La dichiarazione di Freddy Superlano è un chiaro segno di amnesia o di autoinganno, dato che in ripetute occasioni Voluntad Popular non solo ha invitato all'astensione, ma non ha partecipato ai processi elettorali che si sono svolti in Venezuela. Probabilmente anche perché Washington esigeva che si seguisse un percorso golpista contro il governo bolivariano.

A questo si aggiunge la figura del suo autoproclamato presidente ad interim Juan Guaidó, che ha lasciato le fila di questo partito. Questo golpista da operetta senza alcun sostegno popolare, insieme al suo partito di allora Voluntad Popular, ha ripetutamente lanciato appelli alla violenza, a politiche interventiste e alle sanzioni.

Sebbene il ‘candidato’ Superlano affermi che il suo partito sia sempre stato “molto elettorale”, correva il 2018 quando Voluntad Popular annunciava che non avrebbe partecipato alle elezioni presidenziali.

"Non nomineremo né appoggeremo alcun candidato e chiediamo a tutte le organizzazioni politiche democratiche di non partecipare o convalidare la frode del 22 aprile”, scriveva in un comunicato il partito di estrema destra e golpista. 

Nel 2019, il partito in una conferenza stampa sosteneva le azioni della vecchia Assemblea Nazionale che aveva approvato il Trattato interamericano di Assistenza Reciproca (TIAR).
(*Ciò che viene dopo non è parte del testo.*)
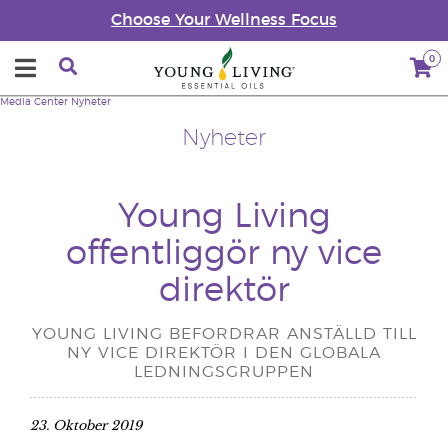
Choose Your Wellness Focus
0
Media Center
Nyheter
Nyheter
Young Living
offentliggör ny vice
direktör
YOUNG LIVING BEFORDRAR ANSTÄLLD TILL
NY VICE DIREKTÖR I DEN GLOBALA
LEDNINGSGRUPPEN
23. Oktober 2019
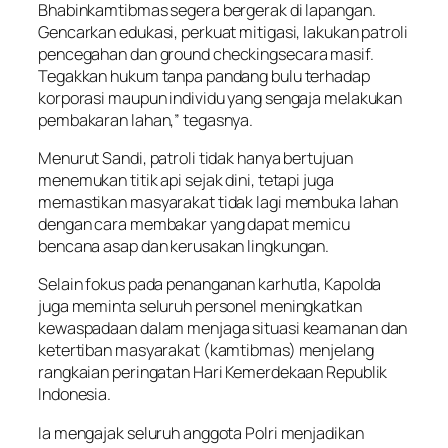
Bhabinkamtibmas segera bergerak di lapangan.
Gencarkan edukasi, perkuat mitigasi, lakukan patroli
pencegahan dan
ground checking
secara masif.
Tegakkan hukum tanpa pandang bulu terhadap
korporasi maupun individu yang sengaja melakukan
pembakaran lahan,” tegasnya.
Menurut Sandi, patroli tidak hanya bertujuan
menemukan titik api sejak dini, tetapi juga
memastikan masyarakat tidak lagi membuka lahan
dengan cara membakar yang dapat memicu
bencana asap dan kerusakan lingkungan.
Selain fokus pada penanganan karhutla, Kapolda
juga meminta seluruh personel meningkatkan
kewaspadaan dalam menjaga situasi keamanan dan
ketertiban masyarakat (kamtibmas) menjelang
rangkaian peringatan Hari Kemerdekaan Republik
Indonesia.
Ia mengajak seluruh anggota Polri menjadikan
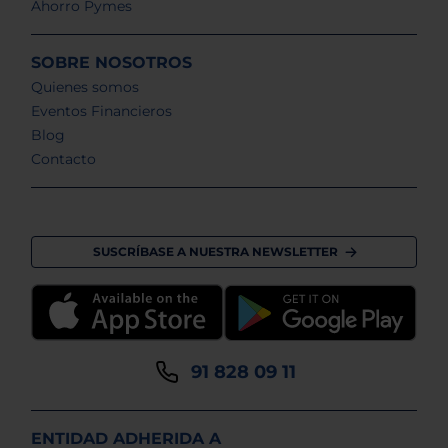
Ahorro Pymes
SOBRE NOSOTROS
Quienes somos
Eventos Financieros
Blog
Contacto
SUSCRÍBASE A NUESTRA NEWSLETTER
91 828 09 11
ENTIDAD ADHERIDA A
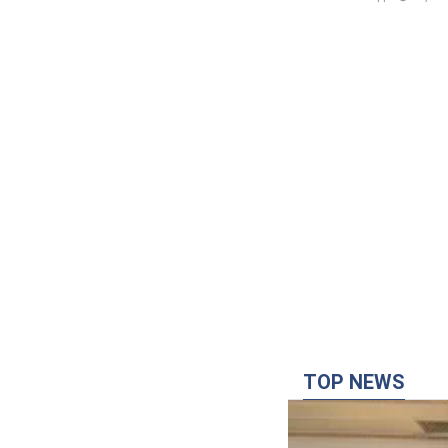
TOP NEWS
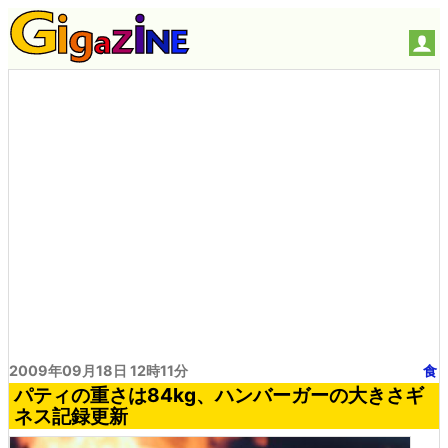
2009年09月18日 12時11分
食
パティの重さは84kg、ハンバーガーの大きさギ
ネス記録更新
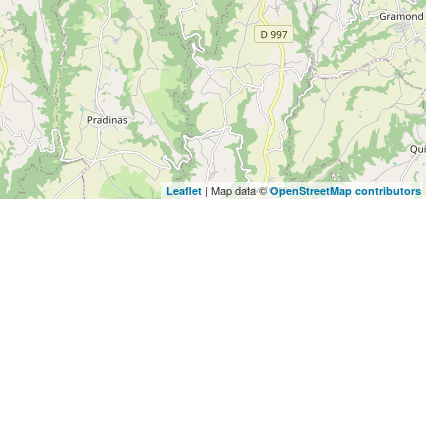
| Map data ©
Leaflet
OpenStreetMap contributors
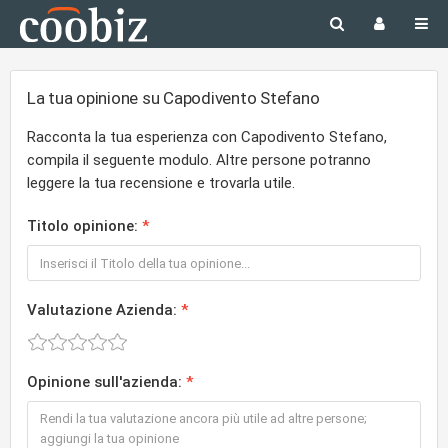
La tua opinione su Capodivento Stefano
Racconta la tua esperienza con Capodivento Stefano,
compila il seguente modulo. Altre persone potranno
leggere la tua recensione e trovarla utile.
Titolo opinione:
Valutazione Azienda:
Opinione sull'azienda:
Con questo meccanismo, l'opposizione cercava di dare legalità a un'invasione del Venezuela.

Nel 2020 stesso scenario con il partito di estrema destra che rifiutava la partecipazione alle elezioni parlamentari. 

Sembra proprio che l’amnesia palesata da Superlano includa l'ammissione dell'esistenza di condizioni elettorali in Venezuela. Dato che ora parteciperanno alle elezioni presidenziali, che si terranno con lo stesso Consiglio Nazionale Elettorale (CNE) che ha accompagnato le elezioni negli ultimi anni.

Evidentemente è la strategia dei burattinai di Washington che tirano i fili di questi figuri a essere cambiata.